Records from a data collection:
>>

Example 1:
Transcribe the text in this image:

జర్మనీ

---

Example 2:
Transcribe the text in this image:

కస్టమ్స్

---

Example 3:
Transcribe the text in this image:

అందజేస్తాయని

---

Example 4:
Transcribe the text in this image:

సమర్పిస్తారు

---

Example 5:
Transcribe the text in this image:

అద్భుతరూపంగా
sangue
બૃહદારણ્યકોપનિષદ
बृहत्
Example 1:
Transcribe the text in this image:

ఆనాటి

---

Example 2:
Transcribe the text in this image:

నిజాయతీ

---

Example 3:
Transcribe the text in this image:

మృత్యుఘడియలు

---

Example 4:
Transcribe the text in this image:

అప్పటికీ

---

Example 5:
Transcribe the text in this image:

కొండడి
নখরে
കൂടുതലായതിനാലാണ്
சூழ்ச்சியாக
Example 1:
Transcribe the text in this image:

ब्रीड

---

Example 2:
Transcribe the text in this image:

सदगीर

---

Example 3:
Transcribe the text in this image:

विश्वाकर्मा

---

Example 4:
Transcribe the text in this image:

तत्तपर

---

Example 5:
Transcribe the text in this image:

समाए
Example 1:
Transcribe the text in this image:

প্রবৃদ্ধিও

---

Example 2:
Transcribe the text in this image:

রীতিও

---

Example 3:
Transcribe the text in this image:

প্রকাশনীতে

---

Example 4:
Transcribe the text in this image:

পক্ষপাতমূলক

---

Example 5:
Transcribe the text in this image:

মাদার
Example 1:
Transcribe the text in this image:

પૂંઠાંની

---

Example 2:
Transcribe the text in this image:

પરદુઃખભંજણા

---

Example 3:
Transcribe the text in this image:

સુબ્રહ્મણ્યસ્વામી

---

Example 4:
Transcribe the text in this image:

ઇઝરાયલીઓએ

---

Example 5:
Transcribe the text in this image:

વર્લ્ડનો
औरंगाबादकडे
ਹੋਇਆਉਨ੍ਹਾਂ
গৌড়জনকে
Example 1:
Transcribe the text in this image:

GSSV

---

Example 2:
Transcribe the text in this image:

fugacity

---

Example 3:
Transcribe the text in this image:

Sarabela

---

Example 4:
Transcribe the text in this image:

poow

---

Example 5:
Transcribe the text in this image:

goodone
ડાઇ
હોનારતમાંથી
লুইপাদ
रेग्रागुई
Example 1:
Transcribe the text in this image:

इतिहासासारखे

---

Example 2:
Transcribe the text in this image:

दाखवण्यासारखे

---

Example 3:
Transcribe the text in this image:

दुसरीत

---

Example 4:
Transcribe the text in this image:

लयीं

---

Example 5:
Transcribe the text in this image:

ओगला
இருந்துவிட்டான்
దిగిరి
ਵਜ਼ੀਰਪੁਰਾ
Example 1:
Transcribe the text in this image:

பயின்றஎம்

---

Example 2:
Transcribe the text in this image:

<<

Reproduce every record in full, keeping each one exactly as it reads.

Example 1:
Transcribe the text in this image:

జర్మనీ

---

Example 2:
Transcribe the text in this image:

కస్టమ్స్

---

Example 3:
Transcribe the text in this image:

అందజేస్తాయని

---

Example 4:
Transcribe the text in this image:

సమర్పిస్తారు

---

Example 5:
Transcribe the text in this image:

అద్భుతరూపంగా
sangue
બૃહદારણ્યકોપનિષદ
बृहत्
Example 1:
Transcribe the text in this image:

ఆనాటి

---

Example 2:
Transcribe the text in this image:

నిజాయతీ

---

Example 3:
Transcribe the text in this image:

మృత్యుఘడియలు

---

Example 4:
Transcribe the text in this image:

అప్పటికీ

---

Example 5:
Transcribe the text in this image:

కొండడి
নখরে
കൂടുതലായതിനാലാണ്
சூழ்ச்சியாக
Example 1:
Transcribe the text in this image:

ब्रीड

---

Example 2:
Transcribe the text in this image:

सदगीर

---

Example 3:
Transcribe the text in this image:

विश्वाकर्मा

---

Example 4:
Transcribe the text in this image:

तत्तपर

---

Example 5:
Transcribe the text in this image:

समाए
Example 1:
Transcribe the text in this image:

প্রবৃদ্ধিও

---

Example 2:
Transcribe the text in this image:

রীতিও

---

Example 3:
Transcribe the text in this image:

প্রকাশনীতে

---

Example 4:
Transcribe the text in this image:

পক্ষপাতমূলক

---

Example 5:
Transcribe the text in this image:

মাদার
Example 1:
Transcribe the text in this image:

પૂંઠાંની

---

Example 2:
Transcribe the text in this image:

પરદુઃખભંજણા

---

Example 3:
Transcribe the text in this image:

સુબ્રહ્મણ્યસ્વામી

---

Example 4:
Transcribe the text in this image:

ઇઝરાયલીઓએ

---

Example 5:
Transcribe the text in this image:

વર્લ્ડનો
औरंगाबादकडे
ਹੋਇਆਉਨ੍ਹਾਂ
গৌড়জনকে
Example 1:
Transcribe the text in this image:

GSSV

---

Example 2:
Transcribe the text in this image:

fugacity

---

Example 3:
Transcribe the text in this image:

Sarabela

---

Example 4:
Transcribe the text in this image:

poow

---

Example 5:
Transcribe the text in this image:

goodone
ડાઇ
હોનારતમાંથી
লুইপাদ
रेग्रागुई
Example 1:
Transcribe the text in this image:

इतिहासासारखे

---

Example 2:
Transcribe the text in this image:

दाखवण्यासारखे

---

Example 3:
Transcribe the text in this image:

दुसरीत

---

Example 4:
Transcribe the text in this image:

लयीं

---

Example 5:
Transcribe the text in this image:

ओगला
இருந்துவிட்டான்
దిగిరి
ਵਜ਼ੀਰਪੁਰਾ
Example 1:
Transcribe the text in this image:

பயின்றஎம்

---

Example 2:
Transcribe the text in this image:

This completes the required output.